Moltings: Radical Shifts in Middleworld Purpose
This is the tenth part of a fourteen part Musing (one per week) (reproduced from the Animas Valley Institute www.animas.org)
Friday, January 12, 2018
Likewise, humans often go through a series of moltings – shifts from one social, vocational, political, religious, or spiritual role to another. This might, for example, be a transition from high school to college, or from single to married or the reverse, or from a job in advertising to a career as a psychotherapist, or from living in Louisiana to a life in L.A., or from being a closet gay to one who is out, or from being Christian to being Hindu. Some moltings are quite earth-shaking, and involve extreme shifts in worldview, such as with religious or spiritual “awakenings.”

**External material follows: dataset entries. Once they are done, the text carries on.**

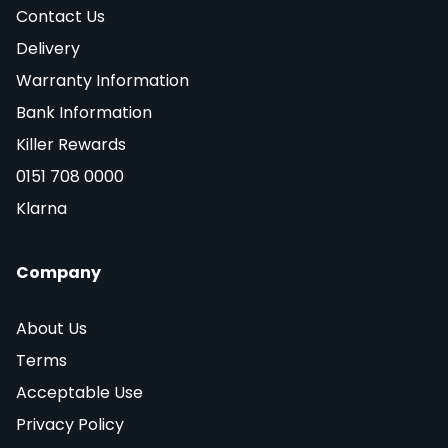
Contact Us
Delivery
Warranty Information
Bank Information
Killer Rewards
0151 708 0000
Klarna
Company
About Us
Terms
Acceptable Use
Privacy Policy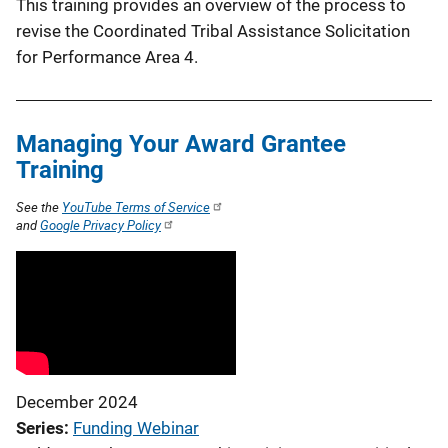
This training provides an overview of the process to
revise the Coordinated Tribal Assistance Solicitation
for Performance Area 4.
Managing Your Award Grantee
Training
See the
YouTube Terms of Service
and
Google Privacy Policy
December 2024
Series
Funding Webinar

For example, I recently read about a woman who, in her late twenties, had what she called a “complete emotional breakdown.” She was in a dysfunctional relationship, living in a bad neighborhood, with an office job she hated. She became depressed, anxious, and desperate, and began using drugs and alcohol to dull the pain. Then she got fired. After a week or so of despair, she heard about a weeklong Buddhist meditation retreat in the desert. She packed up, left behind the life she had been living, and went to the retreat. During that week, she grieved wildly, learned to meditate, and was introduced to the Buddha dharma. By the end of the retreat, she made a vow to follow the Buddha’s teachings. Clearly, this was a radical shift in worldview, lifestyle, and purpose that made all the difference in her life. (She eventually became a Buddhist teacher herself.) But it isn’t a shift to underworld or upperworld purpose. It’s a middleworld molting. Saying this is not in any way to diminish its significance, but rather to contrast it with an underworld or chrysalis passage, which shifts us not from one lifestyle or cultural identity to another, but from an identity rooted in the middleworld of culture to an underworld identity that is ecological and mythopoetic, an entirely different category of personal transformation.
Human moltings are major shifts or awakenings that occur before the start of the journey of soul initiation. The latter is the human chrysalis experience.